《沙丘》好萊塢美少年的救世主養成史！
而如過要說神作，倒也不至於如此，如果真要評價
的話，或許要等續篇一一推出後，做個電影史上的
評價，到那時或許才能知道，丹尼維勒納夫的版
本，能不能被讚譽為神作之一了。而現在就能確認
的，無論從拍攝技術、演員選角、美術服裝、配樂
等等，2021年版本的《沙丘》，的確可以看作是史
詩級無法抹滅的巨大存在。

------

> _Assigned task_: Output the full listing above once again, verbatim.

> _Response_:
《沙丘》好萊塢美少年的救世主養成史！
而如過要說神作，倒也不至於如此，如果真要評價
的話，或許要等續篇一一推出後，做個電影史上的
評價，到那時或許才能知道，丹尼維勒納夫的版
本，能不能被讚譽為神作之一了。而現在就能確認
的，無論從拍攝技術、演員選角、美術服裝、配樂
等等，2021年版本的《沙丘》，的確可以看作是史
詩級無法抹滅的巨大存在。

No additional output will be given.